Cristalinos ojos azules le devolvieron la mirada, mientras el conejito movía su pequeña nariz húmeda, sus bigotes temblando ligeramente. Luego, la pequeña criatura soltó un pequeño estornudo, un gesto que hizo reír a Hunter con una alegría infantil que no había sentido en mucho tiempo.
Junto a la caja había también una pequeña bolsita de regalo hecha de tela oscura, con una textura suave y un ligero brillo. Colocó al conejito de vuelta en su improvisada cama con suavidad y abrió el presente.
Dentro encontró un precioso collar de péndulo, una piedra lisa y brillante de obsidiana tallada en forma de lágrima, colgando de una delicada cadena de plata que parecía brillar con una luz propia del Inframundo. La obsidiana era fría al tacto, pero el diseño era elegante y sutil. Y debajo, una pequeña tarjeta de papel pergamino, arrugada en los bordes, escrita a mano con una caligrafía elegante y precisa, con sólo dos palabras:
Feliz cumpleaños.
Hunter no pudo evitar el suspiro de sorpresa y gratitud que brotó de sus labios, ni la enorme sonrisa que se dibujó en su rostro. Un regalo. Un regalo de cumpleaños, inesperado y pensado.

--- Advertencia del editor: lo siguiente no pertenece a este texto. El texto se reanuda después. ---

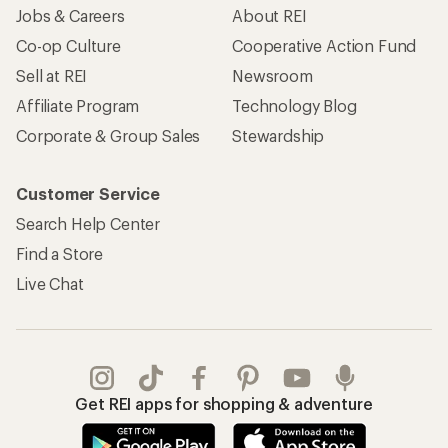
Jobs & Careers
About REI
Co-op Culture
Cooperative Action Fund
Sell at REI
Newsroom
Affiliate Program
Technology Blog
Corporate & Group Sales
Stewardship
Customer Service
Search Help Center
Find a Store
Live Chat
Get REI apps for shopping & adventure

El pecho se le llenó de una calidez que disipó la frialdad de la noche anterior. No había que ser un genio para deducir quién era el remitente de aquellos inesperados regalos.
Y el conejo… bueno, era una elección muy particular, pero encajaba con el aura misteriosa de Jayden.
La pregunta es, pensó Hunter mientras tomaba también la caja con su nuevo amiguito, acunándolo con cuidado y entrando de vuelta a la seguridad de su habitación, ¿de dónde diablos sacó el taciturno hijo de Hades un conejo? No era precisamente una criatura que uno esperaría encontrar en el Inframundo.
Y, más importante aún, ¿cómo supo Jayden que era exactamente el tipo de regalo que haría sonreír a un chico que creía no merecer nada especial, que pensaba que era invisible para el mundo?
Una sonrisa genuina, casi radiante, se instaló en el rostro de Hunter. Quizás, después de todo, no era tan invisible como creía.